GHO has been prepared for distribution on the Aave V3 Market on Ethereum after being suggested in July and given the Aave community’s blessing for development a few weeks later. GHO has also received a security examination by Open Zeppelin. No specific release date has been set, however, according to a development update from October, Aave V3, a requirement for GHO, will be available for the Ethereum manner in the upcoming weeks.

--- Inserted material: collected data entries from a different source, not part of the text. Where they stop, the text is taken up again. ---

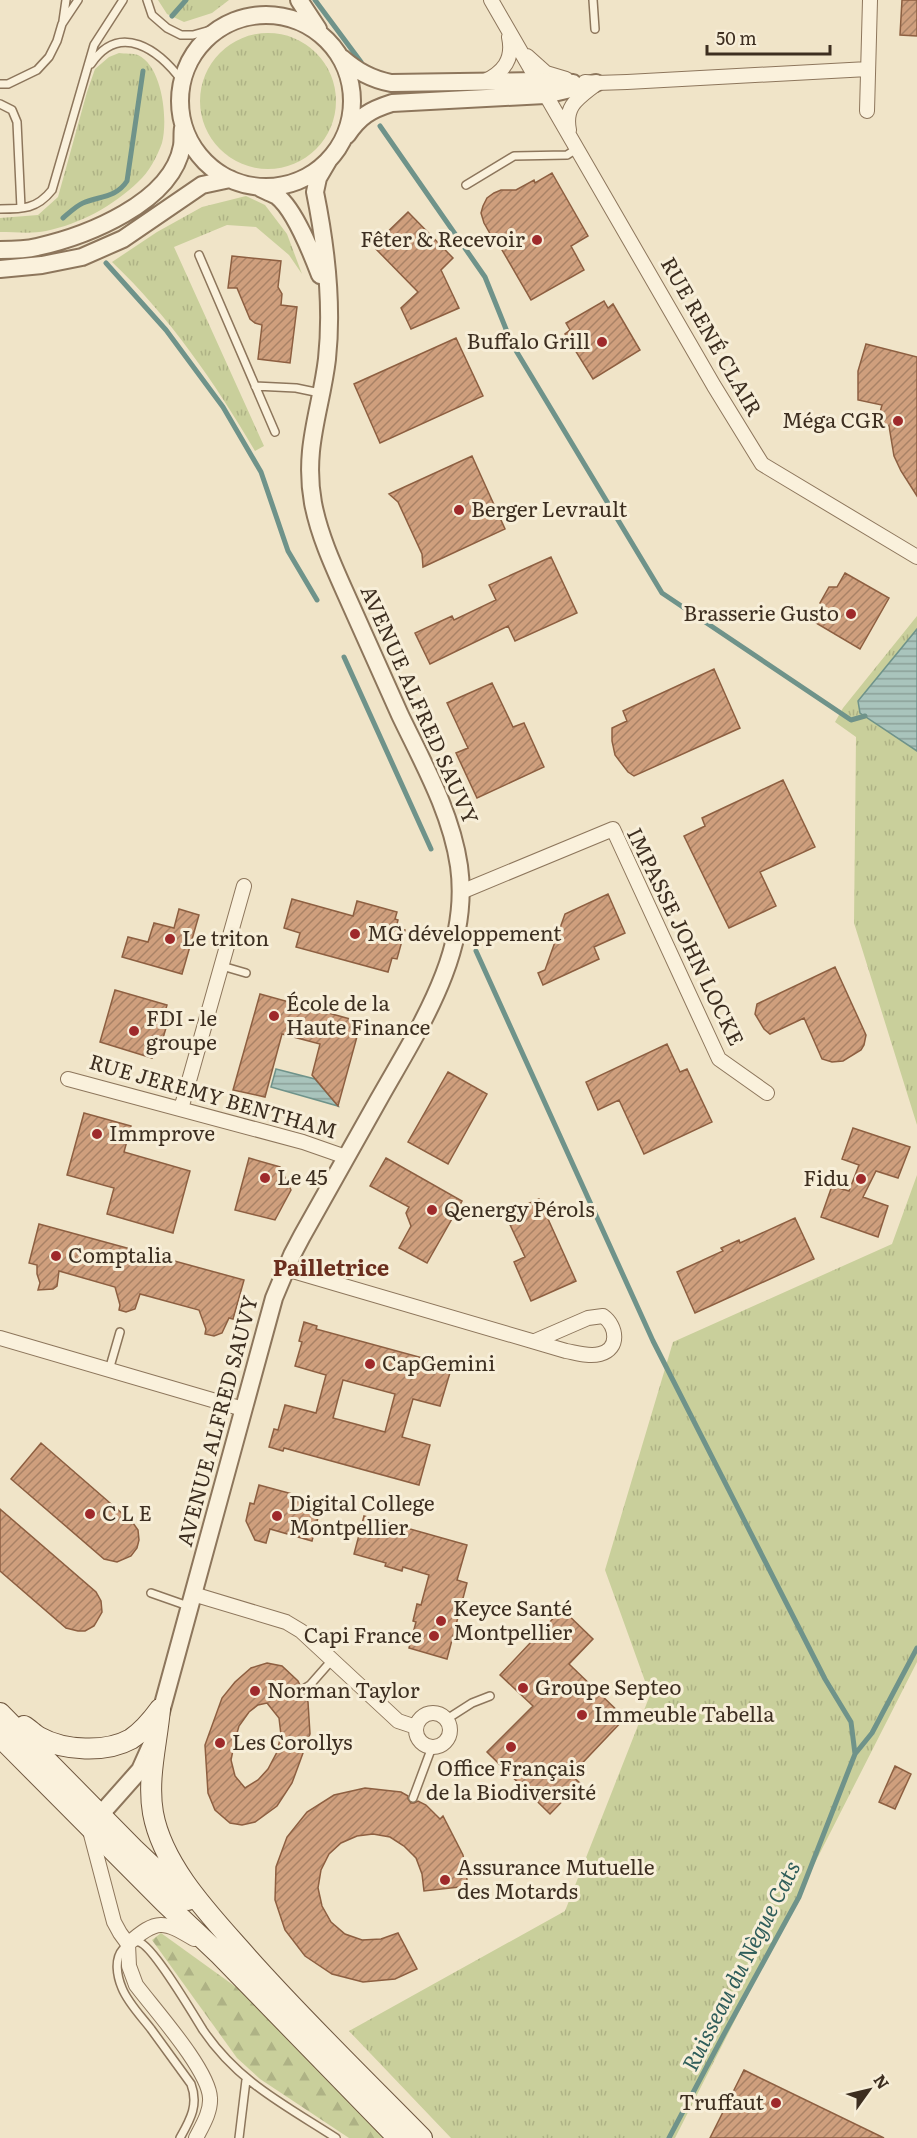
<svg xmlns="http://www.w3.org/2000/svg" width="917" height="2138" font-family="Literata,serif">
<defs>
<pattern id="grass-tufts" width="24" height="20" patternUnits="userSpaceOnUse" patternTransform="scale(1.5)"><rect width="24" height="20" fill="#c9cf9b"/><path d="M3 7l-1-3M5 7V3M7 7l1-3M15 17l-1-3M17 17v-4M19 17l1-3" fill="none" stroke="#aeb285"/></pattern>
<pattern id="forest-firs" width="22" height="20" patternUnits="userSpaceOnUse" patternTransform="scale(1.5)"><rect width="22" height="20" fill="#c9cf9b"/><path d="M5 1l3.5 6h-7zM16 11l3.5 6h-7z" fill="#aeb285"/></pattern>
<pattern id="water-rules" width="6" height="5" patternUnits="userSpaceOnUse" patternTransform="scale(1.5)"><rect width="6" height="5" fill="#a9c4bc"/><path d="M0 2.5h6" fill="none" stroke="#8ba098"/></pattern>
<pattern id="building-hatch" width="6" height="6" patternUnits="userSpaceOnUse" patternTransform="scale(1.5)"><rect width="6" height="6" fill="#cf9f7d"/><path d="M-1 1l2-2M0 6l6-6M5 7l2-2" fill="none" stroke="#a98266"/></pattern>
</defs>
<rect width="100%" height="100%" fill="#f0e4c8"/>
<!-- grass -->
<path fill="url(#grass-tufts)" d="M158 0H229L212 13 184 22 167 14Z
M200 101a68 68 0 1 1 136 0a68 68 0 1 1-136 0Z
M119 53C125 54 133 53 138 55 163 67 168 120 162 143 157 157 149 172 138 182 113 206 80 224 46 231 32 234 15 232 0 232V218L38 215 58 197 87 92 95 69 109 57Z
M246 196 265 205 287 234 302 274 289 255 256 227 227 225 174 247 264 446 255 451C215 383 170 317 112 262L157 232 202 207Z
M917 616V1125L854 923 856 737 835 722 843 708Z
M917 1175V1662L675 2138H451L349 2031 565 1911 650 1695 605 1570 673 1342 892 1244Z"/>
<!-- forest -->
<path fill="url(#forest-firs)" d="M161 1933 247 1995 390 2138H349L260 2079 237 2058 152 1940Z"/>
<!-- water -->
<path fill="url(#water-rules)" stroke="#6f938a" stroke-width="1.5" d="M917 629V751L860 713 858 701Z
M276 1069 315 1079 338 1106 271 1087Z"/>
<g fill="none" stroke-linecap="round" stroke-linejoin="round">
<!-- stream -->
<path stroke="#6f938a" stroke-width="5" d="M315 0 361 62
M172 16 186 0
M380 126 485 277 512 344 662 593 851 720 865 716
M63 218C69 213 76 206 83 203 99 196 116 198 127 181L143 71
M106 263 166 330 223 407 261 472 288 551 317 600
M344 657 431 849
M476 951 653 1341 825 1679 851 1722 855 1754
M669 2138 723 2036 799 1897 855 1754 872 1733 917 1648"/>
</g>
<!-- building -->
<path fill="url(#building-hatch)" stroke="#8d5f41" stroke-width="1.5" fill-rule="evenodd" d="M902 0H917V36L900 35Z
M552 173 588 236 571 246 584 270 531 300 498 243 496 244 484 223 481 213 483 206 487 198 494 193 501 190H516L534 180 535 183Z
M408 212 453 258 441 270 459 308 411 329 401 308 418 292 373 246Z
M232 256 281 261 278 287 282 294 281 305 297 307 290 363 258 359 262 325 255 323 250 319 237 288H228Z
M604 301 608 308 613 304 640 350 593 379 565 334 570 330 566 323Z
M456 338 483 396 380 443 354 384Z
M866 344 917 357V496L901 471 894 456 889 426H880L879 416 882 405 858 400V371Z
M472 456 505 529 423 567 422 554 398 502 389 494Z
M551 557 577 613 515 641 508 626 430 664 415 633 452 616 454 620 496 600 489 585Z
M845 573 889 598 860 649 816 623 824 609 820 603 829 587H837Z
M714 669 740 728 634 776 628 772 615 755 612 741V728L627 721 623 711Z
M492 683 513 727 524 723 544 767 477 798 456 753 468 748 447 703Z
M783 780 815 847 760 872 776 906 729 928 684 836 705 826 702 818Z
M608 894 625 933 594 947 599 959 543 985 538 973 545 970 565 914Z
M292 899 353 916 357 901 397 912 395 919 398 920 396 928 405 930 397 959 392 958 388 972 296 947 300 933 284 928Z
M179 909 199 915 182 974 122 957 128 937 148 942 154 923 174 928Z
M835 967 866 1035 864 1045 861 1050 843 1061 832 1062 822 1059 804 1018 770 1034 764 1029 755 1014 757 1004Z
M115 990 167 1005 163 1019 168 1021 161 1045 156 1043 152 1058 100 1042Z
M260 994 361 1022 338 1106 312 1075 320 1044 282 1034 265 1097 233 1090Z
M667 1044 680 1072 687 1069 712 1122 644 1154 619 1100 598 1110 586 1082Z
M448 1072 487 1094 448 1164 408 1142Z
M84 1113 131 1126 124 1152 190 1171 173 1233 107 1214 114 1188 67 1175Z
M853 1128 910 1147 898 1178 876 1171 863 1197 888 1206 878 1237 821 1217 832 1186 849 1191 859 1165 842 1159Z
M249 1158 280 1167 291 1190 275 1220 235 1210Z
M386 1158 462 1201 427 1263 399 1248 411 1226 406 1213 409 1207 370 1186Z
M539 1199 576 1281 531 1301 514 1262 525 1257 505 1214Z
M795 1218 814 1259 695 1313 677 1272 723 1251 721 1248 739 1240 740 1243Z
M39 1224 244 1280 233 1319 229 1318 222 1333 214 1336 205 1334 206 1329 199 1310 140 1294 135 1309 126 1312 119 1310 120 1305 115 1287 59 1271 57 1286 53 1289 38 1290 40 1283 37 1274V1265L29 1263Z
M304 1322 317 1326 316 1329 452 1366 440 1406 413 1399 402 1437 430 1445 419 1485 284 1448 283 1451 269 1447 274 1429 278 1430 285 1405 316 1413 326 1375 295 1366 302 1342 299 1341ZM343 1380 395 1394 385 1432 333 1418Z
M41 1443 133 1523 138 1530 139 1540 137 1548 131 1556 117 1562 104 1559 11 1479Z
M259 1485 322 1502 312 1541 270 1529 266 1543 255 1540 246 1521 250 1503 254 1504Z
M0 1509 96 1592 101 1601 102 1612 94 1626 85 1631H78L66 1628 0 1571Z
M364 1516 467 1545 457 1580 467 1583 447 1659 409 1648 416 1622 413 1621 417 1604 421 1605 429 1575 403 1567 402 1571 385 1566 386 1563 354 1554Z
M562 1609 593 1639 569 1664 625 1718 571 1775 580 1783 550 1814 487 1752 533 1706 500 1675Z
M267 1663 282 1666 298 1681 300 1685 297 1688V1692L300 1695H304L308 1702 310 1734 292 1783 277 1806 255 1822 242 1825 230 1823 215 1810 208 1793 205 1745 222 1698 235 1682 251 1668ZM267 1703 279 1718 281 1735 277 1752 268 1769 258 1780 245 1788 235 1776 231 1760 235 1740 239 1726 249 1712 258 1705Z
M895 1766 911 1774 895 1809 879 1802Z
M365 1788 401 1792 408 1796V1799L411 1803H414L418 1801 426 1805 440 1819 443 1816 463 1855 468 1886 424 1891 422 1874 416 1858 404 1846 390 1837 373 1834 357 1836 341 1843 329 1854 321 1870 318 1888 322 1906 331 1922 345 1934 362 1940 381 1939 398 1933 417 1969 395 1979 363 1982 332 1974 305 1956 285 1930 275 1900 276 1867 287 1837 307 1812 334 1795Z
M744 2070 754 2075 884 2138H710Z"/>
<g fill="none" stroke-linecap="round" stroke-linejoin="round">
<!-- service casing -->
<g stroke="#8d765c" stroke-width="10">
<path id="service" d="M147 0 152 15 167 28 181 35H193L221 27
M593 0 595 29
M63 21 66 0
M91 64C120 21 159 50 182 81
M0 84H8L37 70 49 57 57 41 62 24 78 0
M0 104 12 110 17 122 21 208
M466 185 514 156 567 155 578 148
M0 209C23 209 37 209 52 190L94 45 123 0
M199 255 275 432
M255 386 296 388 320 393
M222 966 246 973
M109 1370 120 1332
M151 1593 188 1606
M302 1690 310 1685 332 1660
M447 1719 472 1703 490 1696
M413 1798 432 1747
M180 2138C190 2120 199 2105 191 2084 178 2066 164 2047 151 2029 141 2016 128 2003 122 1988 117 1976 114 1959 123 1949 126 1945 133 1941 139 1942 153 1946 193 2014 203 2030 238 2082 285 2105 336 2138
M239 2138 246 2080"/>
</g>
<!-- minor casing -->
<g stroke="#8d765c" stroke-width="16">
<path id="minor" d="M491 0 714 386 762 464 917 557
M527 56 546 73 566 79
M483 82C503 73 514 60 509 37
M585 82 596 83 627 82 868 69
M867 111 870 0
M569 130C564 105 579 98 596 84
M461 892 613 829 719 1059 767 1093
M68 1079 303 1142 346 1157
M181 1109 244 886
M286 1269 566 1351C577 1353 589 1357 600 1354 620 1349 617 1326 603 1316L588 1318 535 1341
M0 1338 243 1409
M193 1594 286 1622 301 1631 398 1721 416 1727
M416 1730a17 17 0 1 1 34 0a17 17 0 1 1-34 0Z
M89 1827 114 1922 120 1933 128 1944 129 1966 136 1985C154 2009 209 2070 210 2098 211 2112 202 2126 196 2138
M128 1944C157 1918 164 1921 194 1939"/>
</g>
<!-- tertiary casing -->
<g stroke="#8d765c" stroke-width="20">
<path id="tertiary" d="M299 0 318 29
M180 101a86 86 0 1 1 172 0a86 86 0 1 1-172 0Z
M342 58C357 71 371 79 391 83L537 81 573 83
M347 135C360 116 370 110 392 103L545 95 596 83
M260 188C265 191 272 193 277 196 295 210 312 254 320 275
M0 250C12 250 25 250 37 247 86 236 172 203 182 146 183 140 182 133 183 128
M0 269 42 265 82 257 123 239 202 185 230 179
M93 1823 140 1770 153 1741 274 1298 292 1255 302 1236C328 1190 353 1145 379 1099 419 1028 471 952 459 866 451 812 423 763 400 715 382 674 363 633 345 592 332 563 319 534 313 503 303 448 321 410 327 359 333 303 326 246 315 192L318 178 328 161"/>
</g>
<!-- secondary casing -->
<g stroke="#6f573f" stroke-width="22">
<path id="secondary" d="M160 1709C157 1743 147 1779 153 1813 163 1868 212 1917 247 1957 303 2020 363 2078 422 2138
M0 1713 134 1849 188 1900
M24 1726C29 1729 34 1734 39 1737 64 1751 106 1753 131 1739 143 1731 152 1720 160 1709
M0 1737 164 1902 220 1955 398 2138"/>
</g>
<!-- service -->
<use href="#service" stroke="#faf1dc" stroke-width="7"/>
<!-- minor -->
<use href="#minor" stroke="#faf1dc" stroke-width="14"/>
<!-- tertiary -->
<use href="#tertiary" stroke="#faf1dc" stroke-width="16"/>
<!-- secondary -->
<use href="#secondary" stroke="#faf1dc" stroke-width="20"/>
</g>
<!-- markers -->
<g fill="#9e2a2b" stroke="#f7eed8" stroke-width="2">
<circle cx="537" cy="240" r="6"/>
<circle cx="602" cy="342" r="6"/>
<circle cx="898" cy="421" r="6"/>
<circle cx="459" cy="510" r="6"/>
<circle cx="851" cy="614" r="6"/>
<circle cx="355" cy="934" r="6"/>
<circle cx="170" cy="939" r="6"/>
<circle cx="274" cy="1016" r="6"/>
<circle cx="134" cy="1031" r="6"/>
<circle cx="97" cy="1134" r="6"/>
<circle cx="265" cy="1178" r="6"/>
<circle cx="861" cy="1179" r="6"/>
<circle cx="432" cy="1210" r="6"/>
<circle cx="56" cy="1256" r="6"/>
<circle cx="370" cy="1364" r="6"/>
<circle cx="90" cy="1514" r="6"/>
<circle cx="277" cy="1516" r="6"/>
<circle cx="441" cy="1621" r="6"/>
<circle cx="434" cy="1636" r="6"/>
<circle cx="523" cy="1688" r="6"/>
<circle cx="255" cy="1691" r="6"/>
<circle cx="582" cy="1715" r="6"/>
<circle cx="220" cy="1743" r="6"/>
<circle cx="511" cy="1747" r="6"/>
<circle cx="445" cy="1880" r="6"/>
<circle cx="776" cy="2103" r="6"/>
</g>
<g text-anchor="middle" stroke-width="6" stroke-linejoin="round" paint-order="stroke">
<!-- poi labels -->
<g font-size="21" fill="#3d2e20" stroke="#f7eed8" text-anchor="start">
<text x="525" y="247" text-anchor="end">Fêter &amp; Recevoir</text>
<text x="590" y="349" text-anchor="end">Buffalo Grill</text>
<text x="886" y="428" text-anchor="end">Méga CGR</text>
<text x="471" y="517">Berger Levrault</text>
<text x="839" y="621" text-anchor="end">Brasserie Gusto</text>
<text x="367" y="941">MG développement</text>
<text x="182" y="946">Le triton</text>
<text x="286" y="1011">École de la<tspan x="286" dy="24">Haute Finance</tspan></text>
<text x="146" y="1026">FDI - le<tspan x="146" dy="24">groupe</tspan></text>
<text x="109" y="1141">Immprove</text>
<text x="277" y="1185">Le 45</text>
<text x="849" y="1186" text-anchor="end">Fidu</text>
<text x="444" y="1217">Qenergy Pérols</text>
<text x="68" y="1263">Comptalia</text>
<text x="382" y="1371">CapGemini</text>
<text x="289" y="1511">Digital College<tspan x="289" dy="24">Montpellier</tspan></text>
<text x="102" y="1521">C L E</text>
<text x="453" y="1616">Keyce Santé<tspan x="453" dy="24">Montpellier</tspan></text>
<text x="422" y="1643" text-anchor="end">Capi France</text>
<text x="535" y="1695">Groupe Septeo</text>
<text x="267" y="1698">Norman Taylor</text>
<text x="594" y="1722">Immeuble Tabella</text>
<text x="232" y="1750">Les Corollys</text>
<text x="511" y="1776" text-anchor="middle">Office Français<tspan x="511" dy="24">de la Biodiversité</tspan></text>
<text x="457" y="1875">Assurance Mutuelle<tspan x="457" dy="24">des Motards</tspan></text>
<text x="764" y="2110" text-anchor="end">Truffaut</text>
</g>
<!-- street labels -->
<g font-size="21" fill="#3d2e20" stroke="#f7eed8">
<text transform="translate(711 337) rotate(60)" y="7">RUE RENÉ CLAIR</text>
<text transform="translate(419 705) rotate(66)" y="7">AVENUE ALFRED SAUVY</text>
<text transform="translate(685 937) rotate(64)" y="7">IMPASSE JOHN LOCKE</text>
<text transform="translate(213 1097) rotate(16)" y="7">RUE JEREMY BENTHAM</text>
<text transform="translate(218 1421) rotate(-75)" y="7">AVENUE ALFRED SAUVY</text>
</g>
<!-- neighbourhood labels -->
<g font-size="22" font-weight="bold" fill="#6b2e1e" stroke="#f7eed8">
<text x="331" y="1276">Pailletrice</text>
</g>
<!-- water labels -->
<g font-size="22" font-style="italic" fill="#2f5d5a" stroke="#f7eed8">
<text transform="translate(741 1966) rotate(-63)" y="8">Ruisseau du Nègue Cats</text>
</g>
</g>
<!-- north arrow -->
<g transform="translate(869 2090) rotate(56)" stroke="#f7eed8" stroke-width="4.5" paint-order="stroke">
<path d="M0-4.5L10 22L0 15L-10 22Z" fill="#3d2e20"/>
<text y="-9" font-size="16" font-weight="bold" text-anchor="middle" fill="#3d2e20">N</text>
</g>
<!-- scale -->
<path d="M707 45v9h123v-9" fill="none" stroke="#3d2e20" stroke-width="3"/>
<text x="716" y="45" font-size="18" fill="#3d2e20" stroke="#f7eed8" stroke-width="4.5" paint-order="stroke">50 m</text>
</svg>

GHO will enter a huge and competitive market. According to CoinGecko, stablecoins make up $146 billion, or nearly 14%, of the $1 trillion global crypto market value.

Similar to MakerDAO’s DAI stablecoin, Aave users will be able to mint GHO when it launches against deposited collateral. But there are a few significant variations. In contrast to Maker, which requires users to create separate vaults for each asset, Aave enables users to mint GHO against a variety of types of collateral.

Amid the FTX chaos, Uniswap, the most widely used decentralized exchange on DeFi, surpassed industry titans Coinbase in terms of daily trading volume on Ethereum pairs.

Users have gone away from custodial solutions and away from cryptocurrency exchanges as a result of the FTX instability to trade their funds. Uniswap thus garnered a sizable amount of volume as the biggest, most liquid decentralized exchange on the market.

Additionally, Uniswap isn’t the sole winner in this case. As volumes increased, liquidity providers—individuals who had put money into various pools that allowed traders to trade tokens—also made money.

For instance, the Wrapped Ethereum (WETH) and USDC pool on Uniswap made $3.8 million in fees over the previous week. Depending on how much each LP deposited, that money is distributed among them proportionately. Additionally, anyone can engage in LPs, including a DAO, your granny, and professional market makers.

Although Ethereum gas prices increased slightly during this fiasco, it looks like a good investment to spend a little bit more to avoid using an exchange with a Bahamas registration.

Last but not least, sales of other non-custodial goods such as hardware wallets from Trezor and Ledger skyrocketed. According to Pascal Gauthier, CEO of Ledger, “Ledger had its best sales week ever last week. Our biggest sales day ever was on Sunday. Up until Monday, when we once again surpassed our record.

As a result, the cryptocurrency sector is still recovering from what may be the greatest financial fraud in history.

On the other hand, open alternatives to the conventional centralized system are illuminating the significance of decentralized finance. These alternatives also function very well.

Whether regulators will see things this way is another question.